The DMM class can be used to fit a Dirichlet Multinomial Mixture model to a dataset and determine the optimal number of clusters. Though, a single DMM model can also be used to fit a specific number of clusters and then assign data points to one of those clusters.
In the example below we'll generate a synthetic dataset with 4 clusters, each with a different distribution of 5 species. We'll then fit the DMM model to the data and compare the WAIC scores for models with 3, 4 and 5 clusters to see which is optimal.
from prodiphy import DMM
import numpy as np
import pandas as pd
from random import shuffle
from scipy.stats import dirichlet
import arviz as az
import matplotlib.pyplot as plt
if __name__ == "__main__":
# create a synthetic dataset with 4 clusters
data = []
alphas = [[16,1,1,1,1],
[1,4,4,10,1],
[2,2,2,2,20],
[1,10,1,10,1]]
sample_count = [200,200,400,400]
for i in range(4):
alpha = alphas[i]
for j in range(sample_count[i]):
pvals = dirichlet.rvs(alpha, size=1)[0]
data.append(np.random.multinomial(1000, pvals))
shuffle(data)
df = pd.DataFrame(data)
# determine the optimal number of clusters (3, 4 or 5)
clusters = [3, 4, 5]
comps = DMM.determine_best_cluster_count(df, cluster_sizes=clusters, tune=1000, samples=500, chains=2, cores=2, lower=10, upper=30, ic="waic")
az.plot_compare(comps)
plt.tight_layout()
plt.savefig("./example_waic.png")
The plot below shows the widely applicable information criterion (WAIC) scores for models with 3, 4 and 5 clusters. While The model with 5 clusters has the lowest WAIC score, there is no difference between the models with 4 and 5 clusters.

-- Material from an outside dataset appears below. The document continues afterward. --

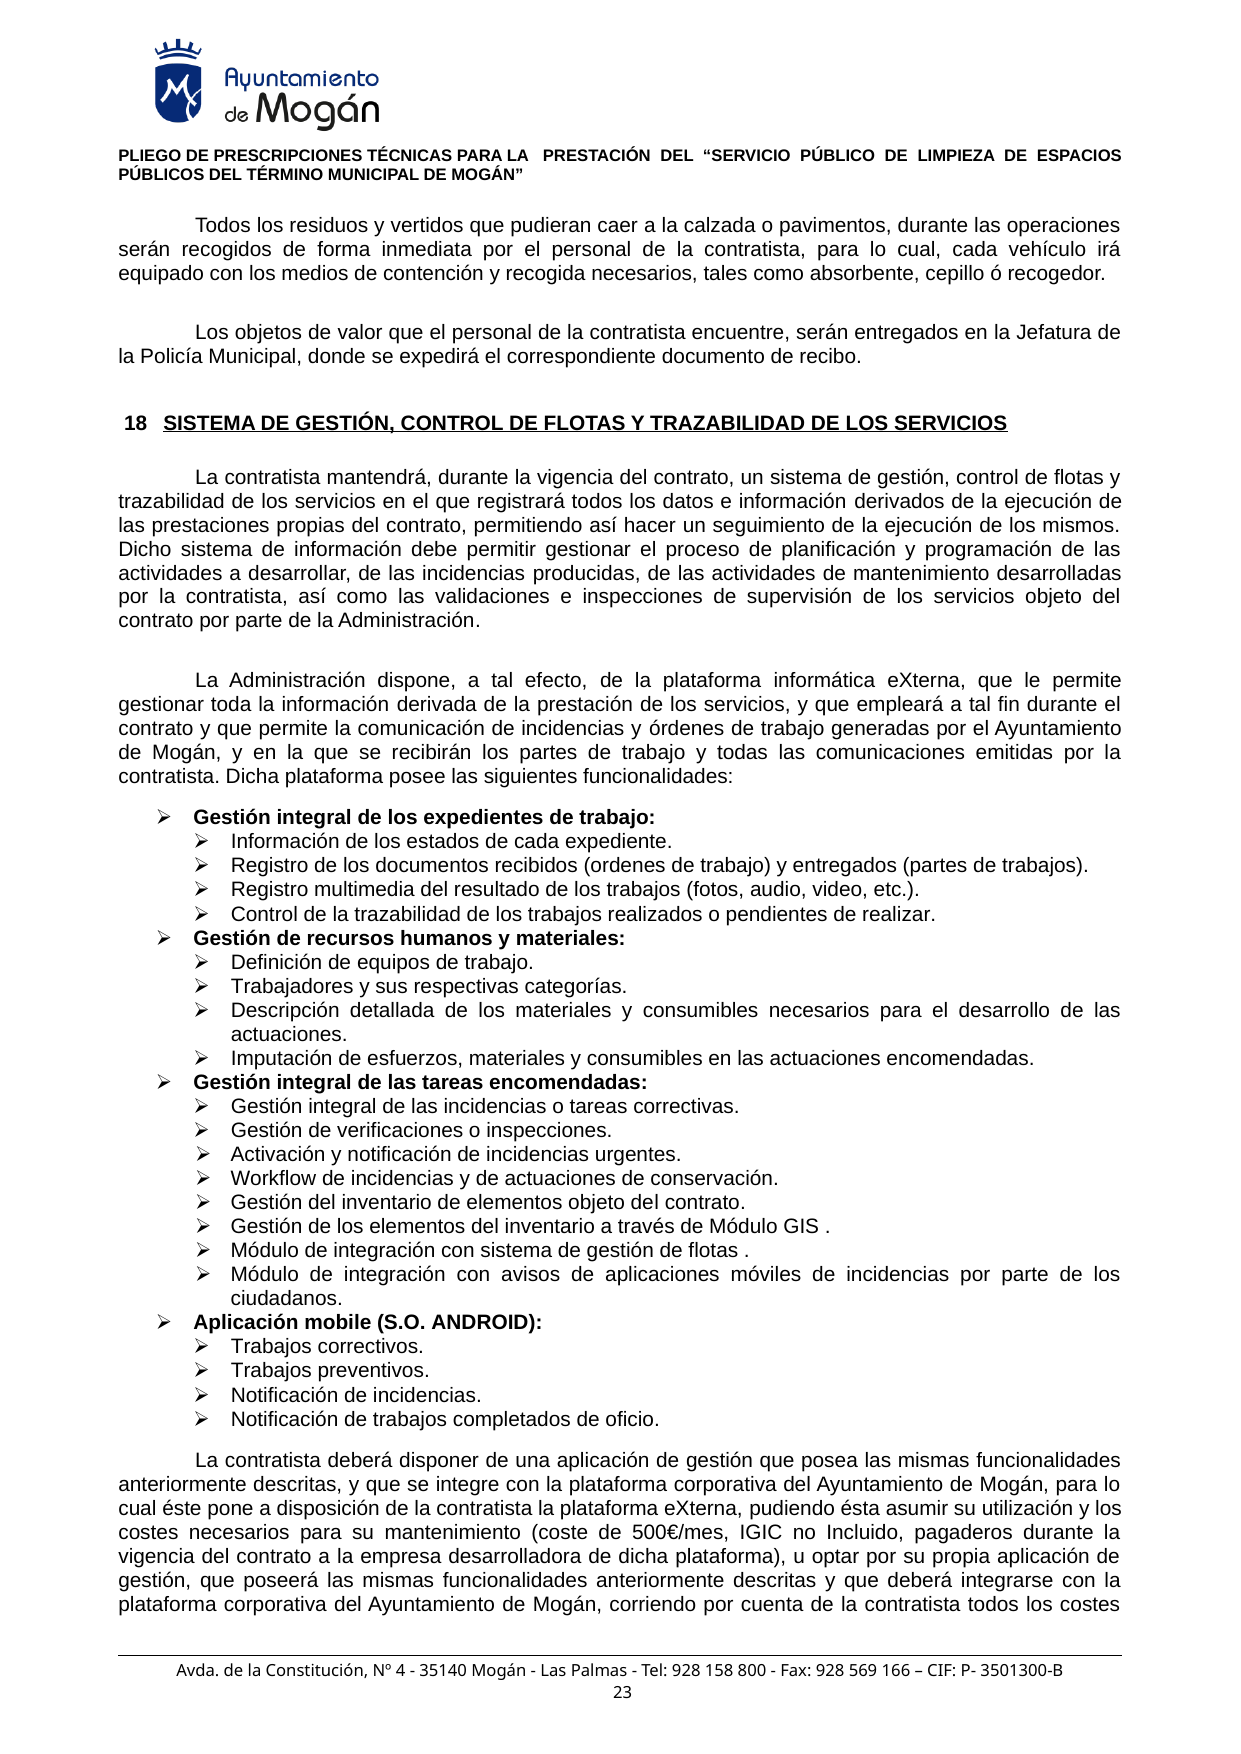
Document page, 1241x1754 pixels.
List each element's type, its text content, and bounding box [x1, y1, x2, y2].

Hence, the model with 4 clusters is preferred as it is simpler.
Here we'll fit a 3-cluster DMM model to a synthetic dataset and assign each data point to one of the clusters.
from prodiphy import DMM
import numpy as np
import pandas as pd
from random import shuffle
from scipy.stats import dirichlet
if __name__ == "__main__":
# create a synthetic dataset with 3 clusters
data = []
alphas = [[16,1,1,1,1],
[1,4,4,10,1],
[2,2,2,2,20]]
sample_count = [200,200,400]
for i in range(3):
alpha = alphas[i]
for j in range(sample_count[i]):
pvals = dirichlet.rvs(alpha, size=1)[0]
data.append(np.random.multinomial(1000, pvals))
shuffle(data)
df = pd.DataFrame(data)
model = DMM(clusters=3, tune=500, samples=500, chains=2, cores=2)
model.fit(df, lower=10, upper=30)
output = model.get_stats()
clusters = model.get_clusters(df)
output.to_excel(f"./example_output.xlsx")
clusters.to_excel(f"./example_clusters.xlsx")
This will create two Excel files: example_output.xlsx
will contain the parameters of the model and
example_clusters.xlsx
will assign each data point to one of the clusters.